L'usine SAF fait partie du consortium FLITE (Fuel via Low carbon Integrated Technology from Ethanol) et bénéficie du soutien du programme européen Horizon 2020. L'installation doit se conformer aux normes internationales pour les SAF, notamment CORSIA et les normes européennes pour les SAF. ReFuelEU Réglementation aérienne.
Actuellement, il n'existe qu'une seule usine commerciale LanzaJet dans le monde, située à Soperton, en Géorgie (États-Unis). Cette usine a une capacité d'environ 10 millions de gallons de carburant par an.
Au Royaume-Uni, LanzaJet - la filiale de LanzaTech qui commercialise la technologie Alcohol-to-Jet - possède également des usines, notamment à Teesside. L'usine produira plus de 90 000 tonnes de SAF et de diesel renouvelable par an. Toutes les SAF produites sont destinées à British Airways, ce qui réduirait les émissions de CO2 de la compagnie aérienne de 230 000 tonnes par an.

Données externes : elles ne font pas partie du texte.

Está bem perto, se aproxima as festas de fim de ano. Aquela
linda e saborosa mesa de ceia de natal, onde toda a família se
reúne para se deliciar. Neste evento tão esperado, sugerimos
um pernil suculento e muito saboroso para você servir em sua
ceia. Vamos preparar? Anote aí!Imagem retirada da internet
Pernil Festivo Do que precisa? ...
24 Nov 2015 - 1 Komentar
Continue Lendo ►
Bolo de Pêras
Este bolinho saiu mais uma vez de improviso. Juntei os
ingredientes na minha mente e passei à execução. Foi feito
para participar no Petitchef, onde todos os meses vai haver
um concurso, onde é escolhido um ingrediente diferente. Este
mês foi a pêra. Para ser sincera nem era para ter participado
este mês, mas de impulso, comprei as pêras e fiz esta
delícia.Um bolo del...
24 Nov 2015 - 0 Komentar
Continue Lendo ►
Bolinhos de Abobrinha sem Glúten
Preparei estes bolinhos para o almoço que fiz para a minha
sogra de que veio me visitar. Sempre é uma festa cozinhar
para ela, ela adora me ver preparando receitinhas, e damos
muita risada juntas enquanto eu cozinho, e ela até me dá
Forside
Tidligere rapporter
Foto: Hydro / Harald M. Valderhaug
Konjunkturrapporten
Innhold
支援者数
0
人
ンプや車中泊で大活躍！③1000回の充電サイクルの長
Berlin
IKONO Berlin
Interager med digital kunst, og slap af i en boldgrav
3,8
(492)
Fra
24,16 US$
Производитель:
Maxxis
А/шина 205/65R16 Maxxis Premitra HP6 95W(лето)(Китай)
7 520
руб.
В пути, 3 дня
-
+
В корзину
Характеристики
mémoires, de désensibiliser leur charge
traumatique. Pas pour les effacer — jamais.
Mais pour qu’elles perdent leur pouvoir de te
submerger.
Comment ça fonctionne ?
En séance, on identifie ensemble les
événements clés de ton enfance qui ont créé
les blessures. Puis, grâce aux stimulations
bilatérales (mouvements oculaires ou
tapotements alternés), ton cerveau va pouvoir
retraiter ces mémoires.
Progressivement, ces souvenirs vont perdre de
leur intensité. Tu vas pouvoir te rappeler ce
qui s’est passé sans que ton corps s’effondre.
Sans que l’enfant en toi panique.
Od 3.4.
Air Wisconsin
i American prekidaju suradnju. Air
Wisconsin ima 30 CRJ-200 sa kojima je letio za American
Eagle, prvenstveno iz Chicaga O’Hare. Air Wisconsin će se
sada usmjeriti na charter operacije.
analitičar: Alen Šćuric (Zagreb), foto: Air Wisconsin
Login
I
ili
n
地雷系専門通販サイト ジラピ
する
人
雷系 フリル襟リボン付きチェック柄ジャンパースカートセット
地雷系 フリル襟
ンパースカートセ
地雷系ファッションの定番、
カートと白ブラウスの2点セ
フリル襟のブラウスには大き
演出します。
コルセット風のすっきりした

Aucune date de début n'a encore été annoncée
À l'heure actuelle, les études préliminaires seraient en grande partie terminées, les lettres d'intention pour l'approvisionnement en matières premières ont été signées et les grandes lignes des accords d'exploitation ont été finalisées.
Toutefois, l'investissement doit encore faire l'objet de procédures d'autorisation supplémentaires et d'une décision d'investissement finale.
La notification de l'évaluation des incidences sur l'environnement (EIE) sera bientôt soumise aux autorités compétentes, marquant ainsi une étape importante dans la phase suivante du projet. Un calendrier précis pour le début de la construction n'a pas été annoncé.
‘Impact 2030’
Selon North Sea Port, le projet démontre également pourquoi le port de Gand reste un site attractif pour les nouveaux projets énergétiques et chimiques. Le port dispose de vastes installations de stockage pour le vrac liquide, d'une infrastructure existante pour les carburants et de connexions multimodales via le transport maritime, les voies navigables intérieures, le rail et la route.
La présence de grands acteurs industriels joue également un rôle important, tout comme la stratégie ‘Impact 2030’, qui s'engage pleinement en faveur de la transition énergétique, de l'économie circulaire et des carburants alternatifs tels que l'hydrogène et les biocarburants. La zone portuaire accueille 550 entreprises et crée des emplois directs et indirects pour 106 000 personnes.
Les SAF sont déjà produites en Belgique, bien qu'il s'agisse d'un développement relativement récent. En août dernier, TotalEnergies a commencé à produire des FAS dans sa raffinerie d'Anvers. Les FAS sont produites par co-traitement, une méthode intégrée dans laquelle les matières premières renouvelables sont traitées en même temps que le pétrole dans une installation de raffinage existante.
Les matières premières utilisées sont l'huile de cuisson et les graisses animales. L'entreprise avait déjà pour objectif d'atteindre une production de 50 000 tonnes d'ici 2025, ce qui suffirait à rendre la Belgique autosuffisante dans le cadre du mandat actuel de la SAF européenne.